* **Task instructions**:
From the records below, copy each line in which the string "wrist" occurs.

=======

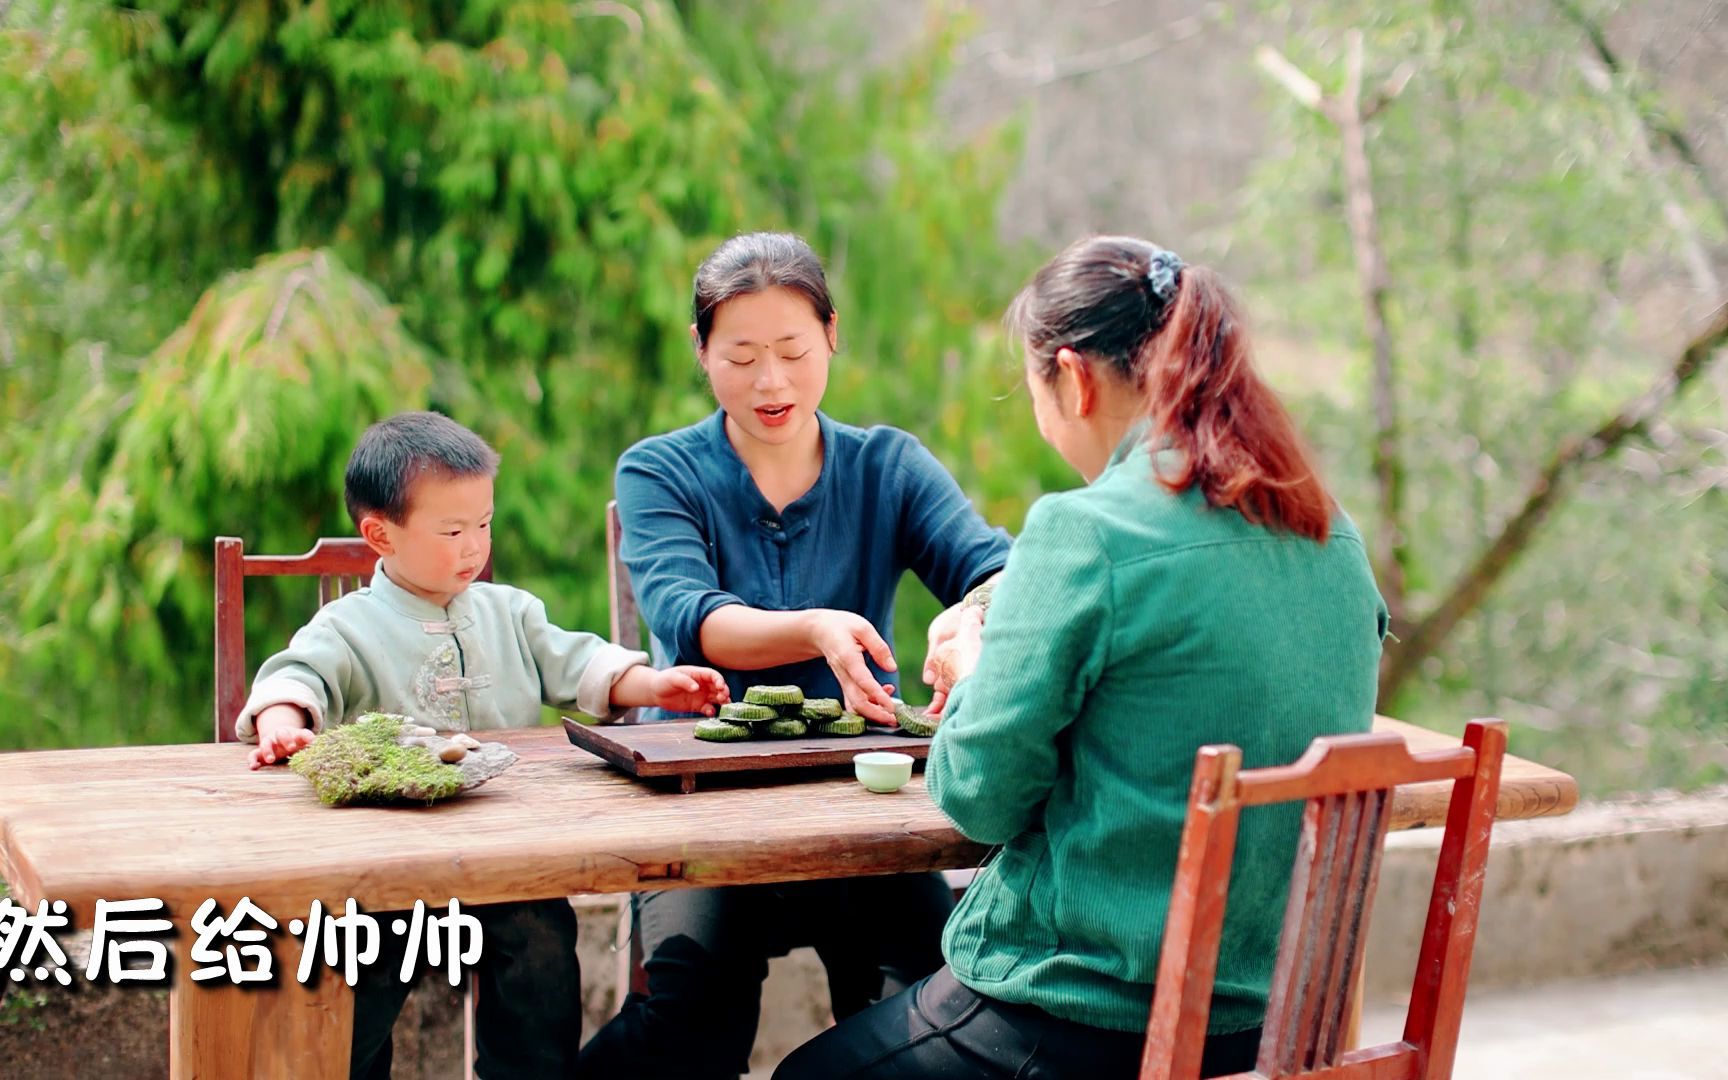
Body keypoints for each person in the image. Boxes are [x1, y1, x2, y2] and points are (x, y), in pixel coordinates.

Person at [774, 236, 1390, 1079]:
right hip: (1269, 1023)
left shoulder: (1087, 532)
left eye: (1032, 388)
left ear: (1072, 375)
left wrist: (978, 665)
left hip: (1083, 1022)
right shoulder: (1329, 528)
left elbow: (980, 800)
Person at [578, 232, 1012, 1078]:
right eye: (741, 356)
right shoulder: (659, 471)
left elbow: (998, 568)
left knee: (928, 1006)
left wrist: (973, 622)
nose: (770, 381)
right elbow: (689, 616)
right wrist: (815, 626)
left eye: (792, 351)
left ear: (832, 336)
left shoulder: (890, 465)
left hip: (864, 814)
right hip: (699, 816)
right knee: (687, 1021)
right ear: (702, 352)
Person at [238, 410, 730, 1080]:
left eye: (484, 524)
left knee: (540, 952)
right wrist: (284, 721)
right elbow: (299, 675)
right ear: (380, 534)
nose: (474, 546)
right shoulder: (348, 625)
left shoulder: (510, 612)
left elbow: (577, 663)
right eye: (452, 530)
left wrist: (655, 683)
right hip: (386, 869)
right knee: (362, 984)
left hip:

=======

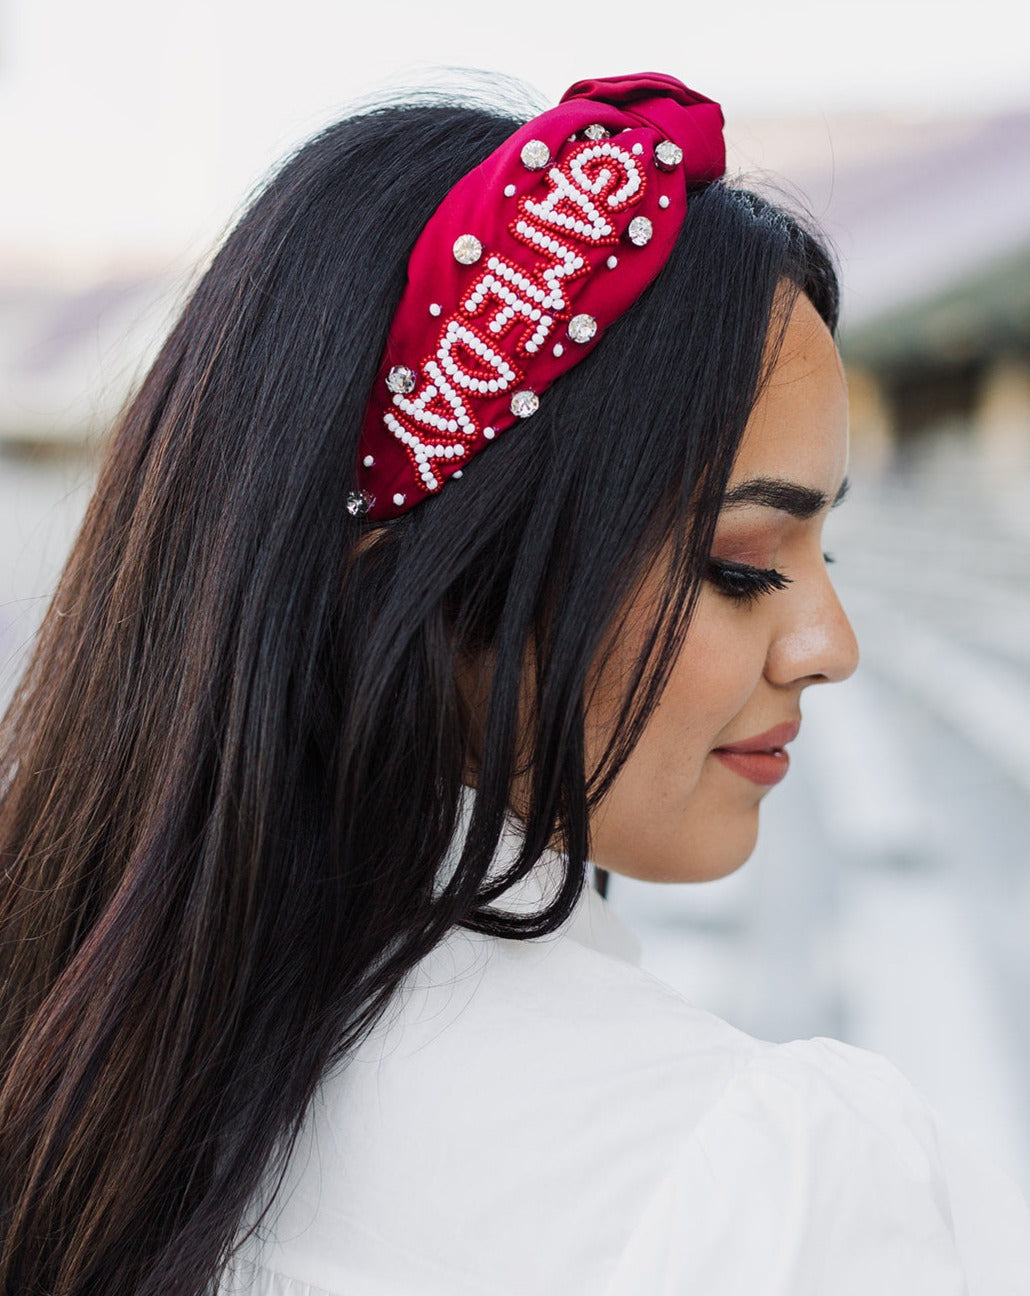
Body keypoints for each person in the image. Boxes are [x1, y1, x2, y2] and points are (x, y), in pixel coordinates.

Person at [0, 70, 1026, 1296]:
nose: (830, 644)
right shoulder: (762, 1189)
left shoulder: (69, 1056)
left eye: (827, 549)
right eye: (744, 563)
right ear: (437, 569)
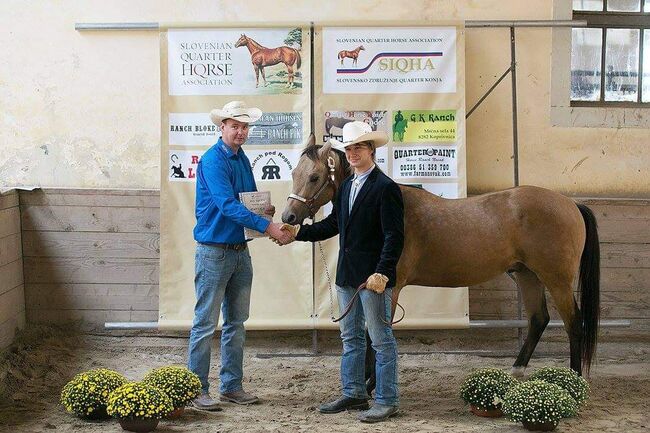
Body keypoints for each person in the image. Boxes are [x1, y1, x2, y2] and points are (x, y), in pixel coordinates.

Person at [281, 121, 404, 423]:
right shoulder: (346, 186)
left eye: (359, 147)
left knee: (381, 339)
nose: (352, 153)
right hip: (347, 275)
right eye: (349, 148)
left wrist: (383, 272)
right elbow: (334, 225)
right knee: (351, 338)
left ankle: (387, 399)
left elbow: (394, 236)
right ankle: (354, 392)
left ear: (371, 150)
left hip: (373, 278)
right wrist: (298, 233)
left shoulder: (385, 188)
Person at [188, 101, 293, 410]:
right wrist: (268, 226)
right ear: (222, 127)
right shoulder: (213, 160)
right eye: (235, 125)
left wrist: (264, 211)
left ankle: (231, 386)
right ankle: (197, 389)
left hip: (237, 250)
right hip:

=======

* **Your response**:
left wrist: (978, 665)
left wrist: (973, 622)
right wrist: (815, 626)
right wrist: (284, 721)
left wrist: (655, 683)
left wrist: (383, 272)
right wrist: (298, 233)
right wrist: (268, 226)
left wrist: (264, 211)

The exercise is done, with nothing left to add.